Before you begin any cooking, season both sides of the Chicken Breasts with Salt and Pepper.

With the breasts seasoned, lay down a fresh piece of plastic wrap (about 1 foot long) (305 mm) on your work surface.

Lay a Chicken Breast on the plastic wrap. Place a quarter of the Kiev Compound Butter in the center of the first chicken breast and sprinkle with 1 tablespoon Panko Bread Crumbs. Spread them around a bit. Use the plastic wrap (by holding it from below) to fold the chicken breast up around the compound butter and panko. Roll the whole breast like a log, similar to the method used to form the roll of compound butter in your preparation.

When you are done, the Kiev Compound Butter and panko crumbs should be completely encased in the chicken breast. Roll it tightly so that it will remain in place. Set the completed rolled chicken breast aside. Repeat the rolling process with the rest of the chicken breasts (2-4). When all of the chicken breasts are rolled, chill them in the refrigerator for 2 to 3 hours or even overnight. Remember that the chicken is still raw. Place it low in the refrigerator to avoid any Cross Contamination.
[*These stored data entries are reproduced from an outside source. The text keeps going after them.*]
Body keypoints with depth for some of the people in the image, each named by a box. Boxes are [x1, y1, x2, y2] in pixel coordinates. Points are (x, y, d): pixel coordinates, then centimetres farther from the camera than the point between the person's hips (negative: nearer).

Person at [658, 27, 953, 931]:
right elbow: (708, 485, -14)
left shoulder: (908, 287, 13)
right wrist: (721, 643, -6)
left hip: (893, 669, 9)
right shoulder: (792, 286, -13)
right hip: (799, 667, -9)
When ready to continue with the preparation, place the Egg and Milk mixture in a shallow bowl like a pie pan, a shallow serving bowl, or glass bakeware. Pour 2 cups of Panko Bread Crumbs in a different but similarly shaped low bowl or dish. We will be breading the rolled chicken breasts in both mixtures, so they should have decent side walls but also be easily accessible.
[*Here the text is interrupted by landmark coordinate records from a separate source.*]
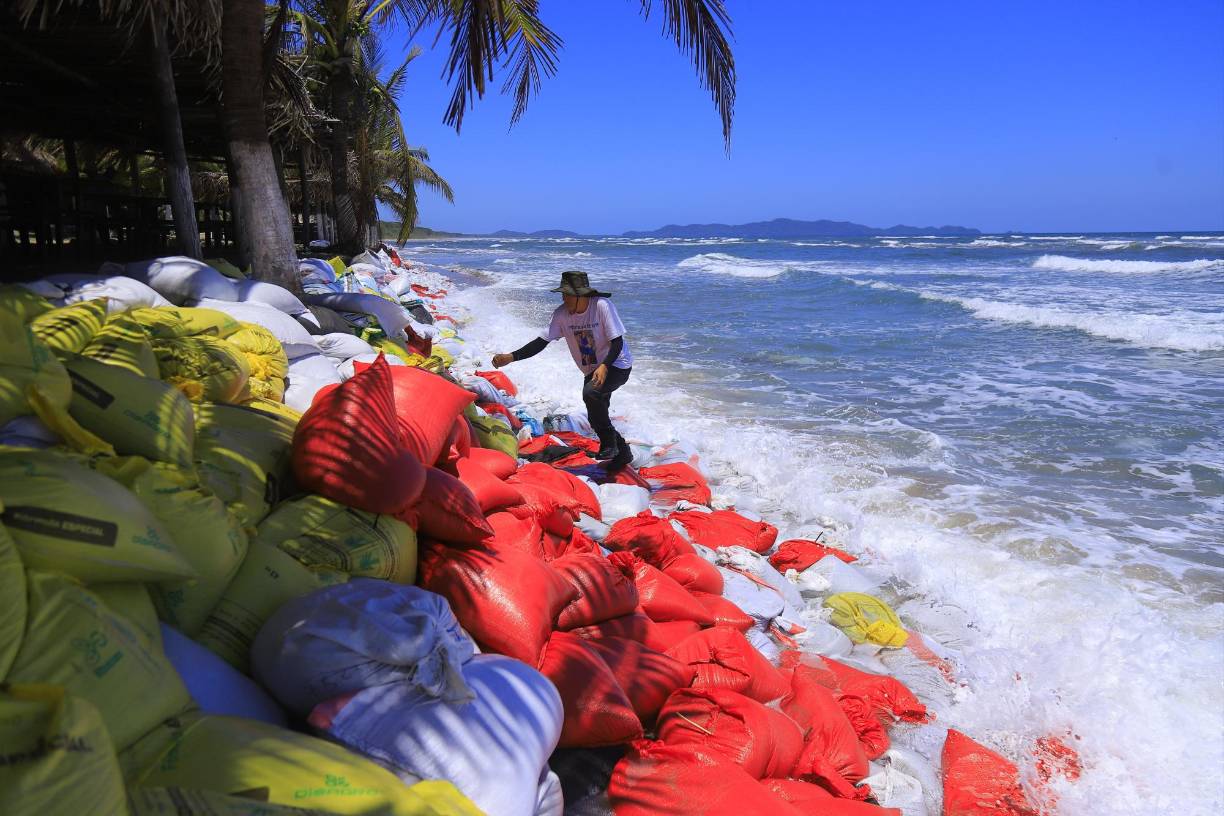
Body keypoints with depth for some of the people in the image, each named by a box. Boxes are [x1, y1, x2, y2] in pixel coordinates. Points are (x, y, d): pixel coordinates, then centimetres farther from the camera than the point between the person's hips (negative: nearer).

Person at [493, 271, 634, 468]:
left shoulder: (602, 305, -24)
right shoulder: (562, 313, -10)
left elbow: (617, 343, -23)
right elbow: (541, 341, -10)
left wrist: (604, 366, -40)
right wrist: (510, 357, -22)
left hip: (617, 365, -6)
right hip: (592, 371, 7)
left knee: (590, 393, -34)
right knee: (596, 419, 8)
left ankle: (609, 443, -14)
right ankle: (622, 452, 33)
Before doing the breading, it is a good idea to begin heating your sautoir, skillet, frying pan or saute pan. Pour the Vegetable Oil into your pan and set the burner to Medium High Heat. You will want to watch for the Visual Clue of the oil’s smoke to indicate that the oil has reached its Smoke Point before beginning the Pan Frying.
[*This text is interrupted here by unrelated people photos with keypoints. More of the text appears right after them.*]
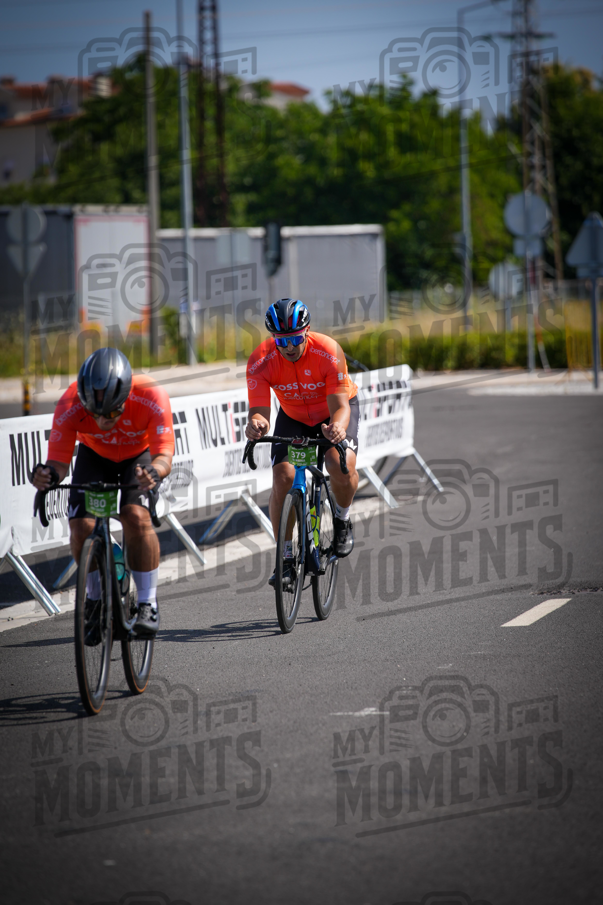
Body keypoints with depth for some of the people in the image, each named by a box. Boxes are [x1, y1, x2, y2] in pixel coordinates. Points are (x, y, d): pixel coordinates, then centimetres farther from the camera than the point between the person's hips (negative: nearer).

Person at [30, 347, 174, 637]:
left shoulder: (151, 398, -38)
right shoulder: (70, 406, -34)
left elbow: (164, 456, -40)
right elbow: (59, 460, -31)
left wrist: (154, 473, -63)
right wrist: (47, 475, -54)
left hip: (140, 455, -2)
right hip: (95, 456, 2)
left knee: (136, 517, -27)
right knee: (81, 526, -17)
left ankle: (148, 604, -12)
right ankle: (95, 599, 9)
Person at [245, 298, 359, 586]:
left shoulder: (328, 352, -33)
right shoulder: (260, 361, -28)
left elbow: (340, 406, -35)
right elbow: (259, 410, -31)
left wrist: (338, 427, -59)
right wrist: (256, 424, -56)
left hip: (334, 411, -2)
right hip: (293, 416, 2)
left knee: (342, 466, -29)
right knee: (283, 477, -18)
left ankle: (342, 519, 4)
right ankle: (285, 556, -4)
When the oil is approaching its smoke point, begin the breading process. You want to time it correctly so that the breading doesn’t sit too long get soggy before going into the pan. Unwrap the Chicken Breasts from the plastic wrap.

Dip the first breast in the egg mixture. Get them nice and moist before letting the egg wash drip back into the bowl/plate. Move the coated breast over to the bread crumbs. Roll the chicken breast in the Panko. Gently (and carefully) place the breaded chicken breast in the hot vegetable oil with the seam-side down. Push the Chicken away from you as you put it in to force the wave of displaced oil away from you, not towards you. 

Pan Fry the breast about 4-5 minutes on each side, until golden brown. If you want to double check their doneness, use a meat thermometer to check the Internal Temperature. The thermometer should read 165° F to 170° F (74° C - 77° C).

When it is cooked, gently remove the chicken breast from the pan with tongs and place it on a cooling rack standing over a sheet pan (to catch any dripping oil). Repeat the same process with the remaining chicken breasts. Allow the final one to drip off excess oil for 5 to 10 minutes before plating them for service. Depending on how long your pan-frying takes, you may want to Hold the chicken breasts warm in the oven either as they drip dry on the cooling rack or after each has finished exuding excess oil.